Kirby: Privacy less important when we feel we're in danger
This is an archived article that was published on sltrib.com in 2013, and information in the article may be outdated. It is provided only for personal research purposes and may not be reprinted.

The debate over whether NSA whistle-blower Edward Snowden did the right thing in revealing government secrets has me coming down squarely on both sides of the issue.

I think it took a lot of guts to take on the government like that — and I think he compromised national security.

The problem here is that I'm morally flexible. Virtually all of my ethics and principles can be compromised depending on how safe I feel at the moment.

For example, state-sponsored torture. I don't believe the government should be torturing suspected terrorists to prevent further attacks. Hooking even bad people up to a field generator is just plain wrong. Sort of.

This is a marvelously easy position to hold because it doesn't really affect me in a specific way. It's too general. I don't know anyone killed by a terrorist or anyone in a holding pen at Guantanamo Bay.

On the other hand, if one of my grandchildren was missing and you were being coy with information that would lead to her safe return, me and a bucket of water would be finding out how fast you could learn to breathe through your butt.

There's a huge difference between me doing this to you myself and the government presuming to do it on my behalf; though that's probably not a distinction you would care to make while trying to establish an airway between your hams.

Suppose it's not a physical violation but rather just a violation of privacy.

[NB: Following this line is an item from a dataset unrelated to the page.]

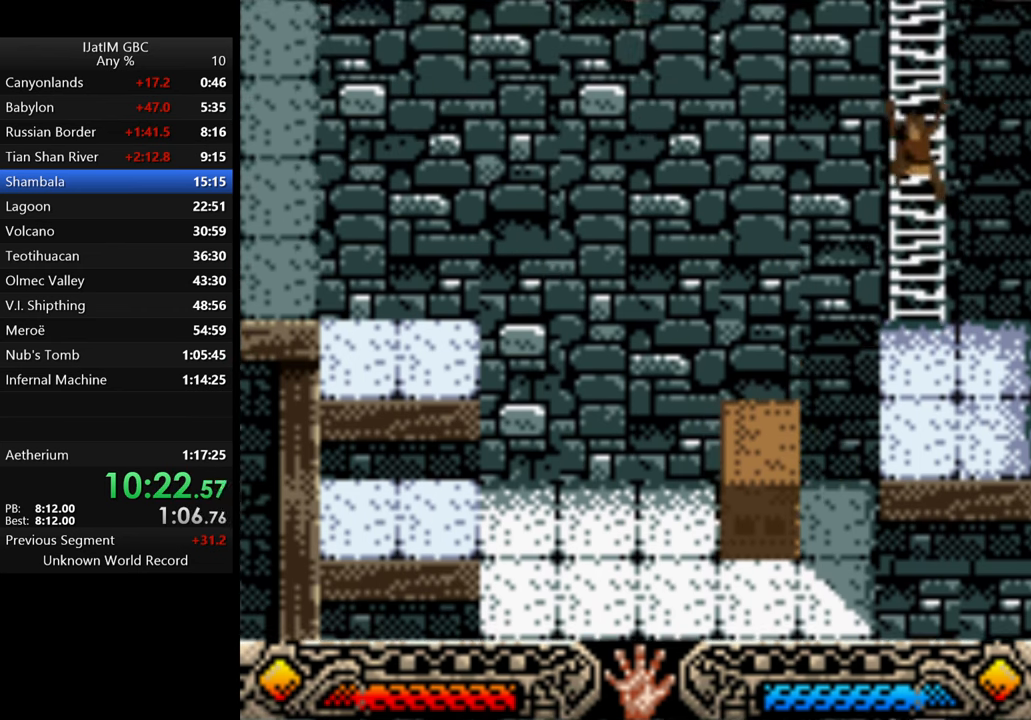
{"buttons": [], "left_stick": "up", "right_stick": "center", "events": []}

Would I spy on people to discover what they were doing in order to protect me and mine? Yeah. So would you.

Perhaps a test. What if you discovered evidence that your mother was cheating on your father? Would you tell him? What if you didn't like him?

What if you just suspected it was happening? Would you try to ascertain it by eavesdropping on phone conversations between your mom and Fabio? Would love for Dad lessen Mom's right to privacy. More to the point, is it really your business?

How about a friend who knew whether your spouse was cheating on you? Should they tell you? If they were able to do so, would you want them tapping a phone or hacking an email to find out?

Now let's widen the scope. Would you spy on ALL your friends to find out which one of them was stealing from you or molesting your child? Would I? Yes.

Like I said, there's a big difference between the government invading people's privacy to protect everyone, and you and I doing it to protect ourselves. It's all relative to the danger we feel.

Is it fair that Big Brother looks over everyone's shoulder in order to protect us? It depends almost entirely on how threatened you feel. Because I doubt terrorists are installing a bomb in my neighborhood right now, my answer would be a firm "no."

The grocery store where I shop in Herriman is installing security cameras. Before long my freedom to shoplift and go to the store in my pajamas will be heavily monitored. Good thing I already don't care.

Much of the current debate stems from the fact that we're in a state of transition regarding our privacy. Most of us can remember when there weren't monitoring devices everywhere. That's why we feel uneasy about the growing number of them.

Will our great-grandchildren be bothered by the fact that they have less privacy than we did? My guess is that it will depend on how safe they feel — and who they're afraid of most by then.